After police accompanied by an employee of the Communications and Media Commission (CMC) closed the Iraqi-owned TV station’s Baghdad bureau on 16 March, the operation was repeated at its other bureaux in the rest of the country and its licence was withdrawn.
“We call on the Iraqi authorities to stop harassing Al-Baghdadia TV and to allow it to operate normally,” said Alexandra El Khazen, the head of RSF’s Middle East desk. “This TV station’s licence must be restored and its employees must be able to go back to work. Closing Al-Baghdadia TV sends a disturbing message about freedom of information in Iraq.”
The interior ministry issued a statement on 17 March saying the closure was ordered by the CMC, which has accused certain broadcast media outlets of operating illegally and without a licence.
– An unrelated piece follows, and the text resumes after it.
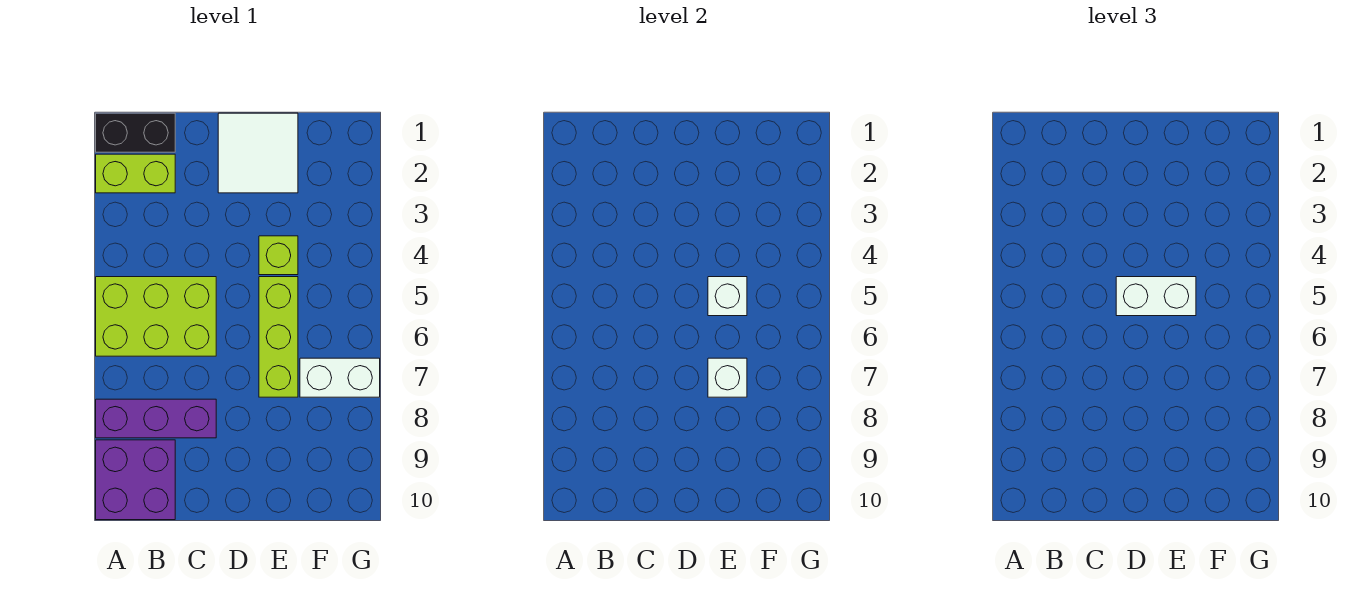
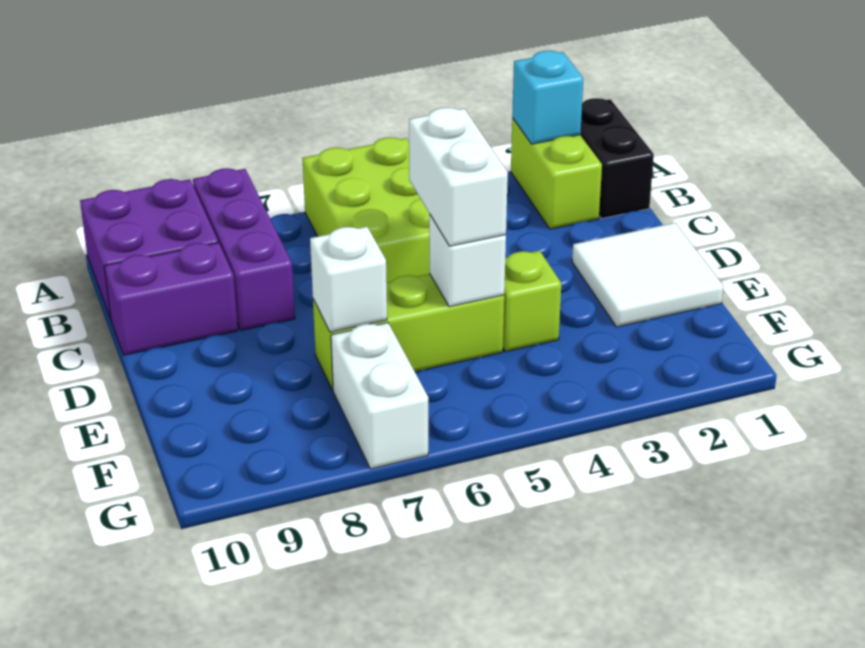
none -> cyan brick A2 level 2
none -> purple brick C9:C10 level 1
According to local media and our Iraqi partner organization, the Journalistic Freedoms Observatory (JFO), the closure was the result of decision taken during the administration of the previous prime minister, Nouri al-Maliki.
The same sources also reported that the authorities prevented Al-Baghdadia TV employees from entering their offices. Al-Baghdadia TV director Najem Al-Rabi’i told JFO that the CMC gave the station no prior warning or notification.
Al-Rabi’i later told RSF that the government regarded the station as dangerous because of its investigative reporting on corruption cases and, more recently, the extensive coverage it gave to street demonstrations.
This is by no means the first time that Al-Baghdadia TV has been persecuted by the Iraqi authorities. The Egyptian satellite company Nilesat stopped carrying its signal in June 2014 as a result of a complaint filed by the Iraqi communications ministry.
Al-Baghdadia TV formally suspended all operations in Iraq on 25 November 2010, a few days after the CMC closed all of its bureaux. And they remained closed until April 2014, when the station was allowed to resume operating as a result of a court ruling.
The CMC was created in 2003, in the immediate aftermath of the US-led military intervention, with the task of regulating the media. According to local media reports, it is now planning to close 13 local radio stations in Basra's province on the grounds that they are operating without licences.
Iraq is ranked 156th out of 180 countries in RSF’s World Press Freedom Index.